**What you have to do**
The reply should reproduce every line of the data below word for word, minus any images.

━━━━━ The records ━━━━━

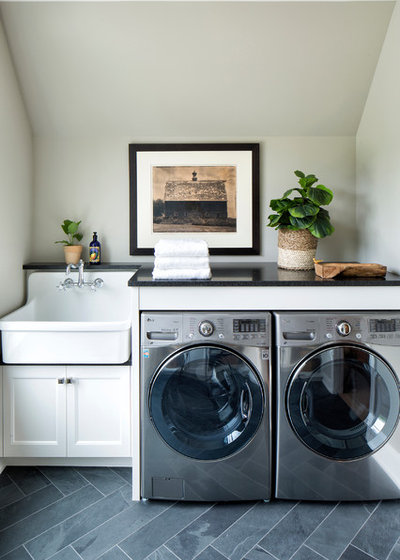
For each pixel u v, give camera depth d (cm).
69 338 192
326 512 174
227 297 181
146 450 178
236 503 181
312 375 174
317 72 229
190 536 159
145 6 202
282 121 252
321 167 260
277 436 178
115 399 196
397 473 178
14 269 227
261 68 226
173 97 239
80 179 257
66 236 258
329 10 204
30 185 252
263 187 261
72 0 196
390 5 203
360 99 241
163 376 173
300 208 208
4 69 211
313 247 222
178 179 257
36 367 196
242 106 244
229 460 177
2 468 203
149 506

━━━━━

**Task output**
For each pixel u v, give camera depth d (cm).
69 338 192
326 512 174
227 297 181
146 450 178
236 503 181
312 375 174
317 72 229
190 536 159
145 6 202
282 121 252
321 167 260
277 436 178
115 399 196
397 473 178
14 269 227
261 68 226
173 97 239
80 179 257
66 236 258
329 10 204
30 185 252
263 187 261
72 0 196
390 5 203
360 99 241
163 376 173
300 208 208
4 69 211
313 247 222
178 179 257
36 367 196
242 106 244
229 460 177
2 468 203
149 506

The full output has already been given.